By Don “Doc” Sanders
Plastics are all around us. Cookware and eating utensils, toys and games, car and truck fenders, syringes, fence posts, single-use water bottles, signs, and even human anatomical parts made on 3-D printers. They’re all made of plastic.
We have Leo Baekeland, a brilliant, but eccentric, Belgian-born chemist, to thank for setting us on the course to our world of plastic. Experimenting with formaldehyde and phenol formulations, he invented, in 1907, the first type of plastic, which he named Bakelite. A solid heat-resistant product that could be molded into different shapes, it was used primarily for electrical equipment like telephones.
For his history-making invention, Baekeland landed on the cover of Time magazine. And for founding the first plastics company, the Bakelite Corporation, he became known as the Father of the Plastics Industry. The tagline for his company’s star product: “The Material of a Thousand Uses.”
Bakelite drew the kind of attention given today to innovations like cell phones, smartwatches and robotic machines. Since his breakthrough, new chemical compositions have been developed to further expand the use of plastics — too many to list in this publication.
The downside of all the plastic produced over the past 100 plus years is that it’s still around! Billions of tons of plastic get caught up in ditches along roads, in parking lots and literally square miles of the oceans.
Plastic is a guest that’s slow to leave, with a 400- to 450-year decomposition cycle — nearly half a millennium of wreaking a special kind of havoc on our environment. (It’s been estimated that by 2050 the oceans will contain more plastic than fish.)
You probably know full well the kind of environmental cancer that I am describing with all the plastic beverage bottles, grocery bags and wrappers discarded into our wind-swept environment. Plastic Oceans International reports that less than 9% of plastic is recycled.
A plunge into plastics data is staggering. Approximately 380 billion tons are produced worldwide every year. Half of it is purposed for one-time use.

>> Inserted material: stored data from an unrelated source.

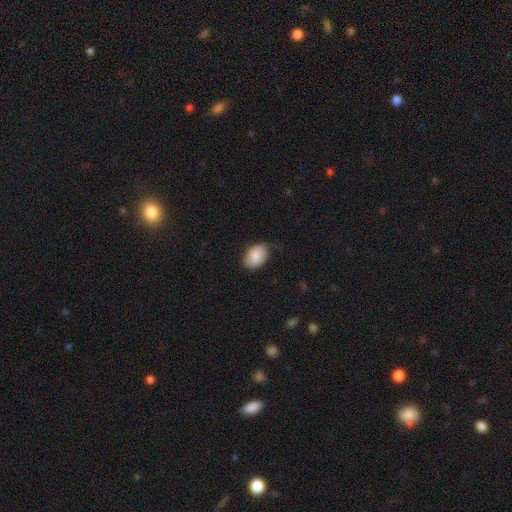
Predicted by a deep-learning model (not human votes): Smooth or featured? Predicted: smooth (p=0.82). How rounded? Predicted: in between (p=0.86). Merging? Predicted: none (p=0.67).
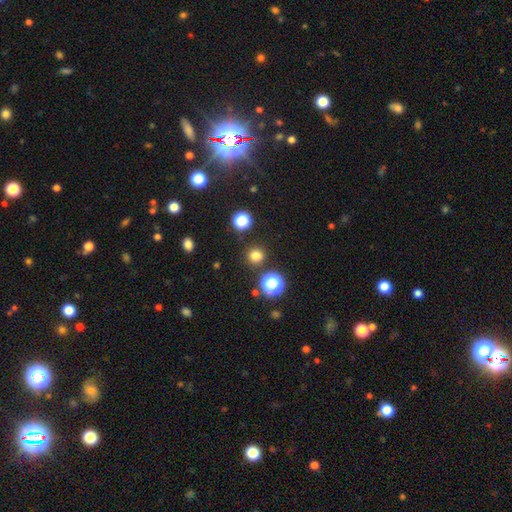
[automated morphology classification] Q: Smooth or featured?
A: smooth (77%); runner-up: star or artifact (18%)
Q: How rounded?
A: round (92%); runner-up: in between (7%)
Q: Merging?
A: none (89%); runner-up: minor disturbance (6%)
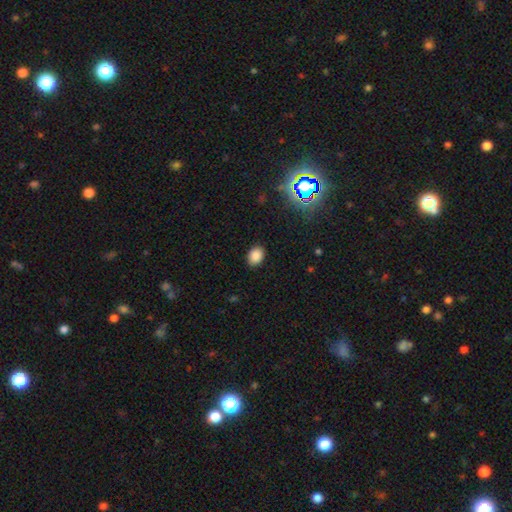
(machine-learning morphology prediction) A smooth galaxy with no disk features (86%) that is in between round and cigar-shaped (66%). Merging: none (88%).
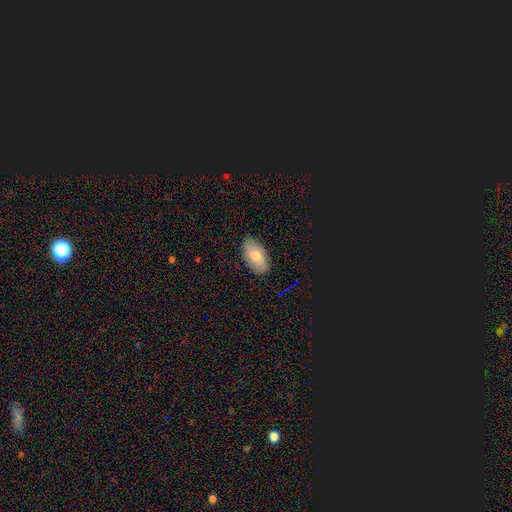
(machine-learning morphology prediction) Smooth or featured? smooth (70%)
How rounded? in between (94%)
Merging? none (85%)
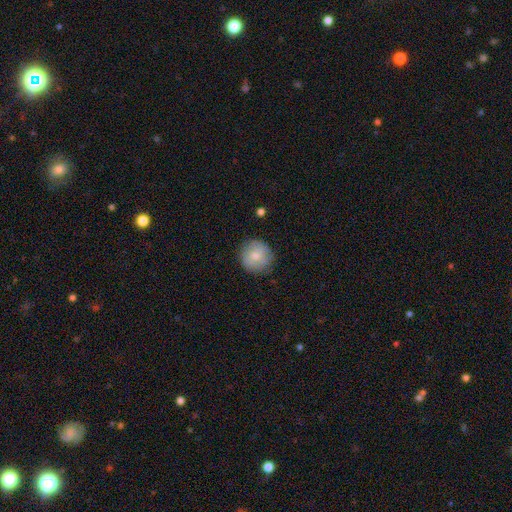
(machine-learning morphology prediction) smooth-or-featured: smooth: 73% | featured or disk: 20% | star or artifact: 7%
  how-rounded: round: 94% | in between: 5% | cigar-shaped: 1%
  merging: none: 83% | minor disturbance: 13% | major disturbance: 3% | merger: 1%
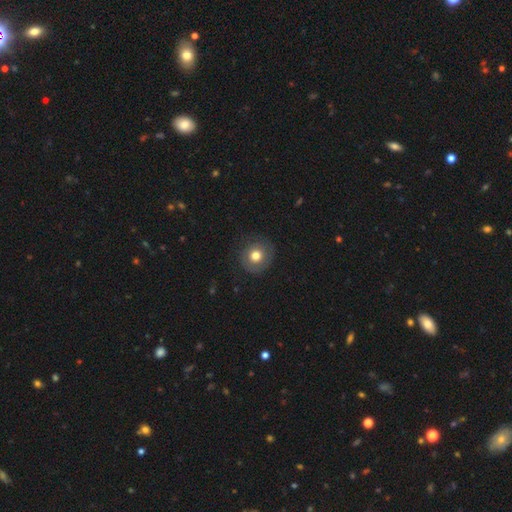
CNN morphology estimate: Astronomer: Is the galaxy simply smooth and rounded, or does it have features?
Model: smooth — 70%.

Now, the American farmer enters as the proverbial white knight! Oliver Peoples at Yield10 Biosciences proposes that the America farmer can grow a genetically modified camelina crop, which contains a natural polyester polymer that can be processed into plastic — to help solve at least part of the plastics crisis.
This flowering plant, camelina, is an oilseed crop similar to sunflowers but not as tall. The plastic polymer PHA (polyhydroxyalkancate) contained in camelina seeds belongs to a family of biobased polymers that are widespread in nature. Entirely biodegradable, they can disappear in a short amount of time after disposal. Dropped in a river, an ocean, a field or compost pile, they degrade very quickly.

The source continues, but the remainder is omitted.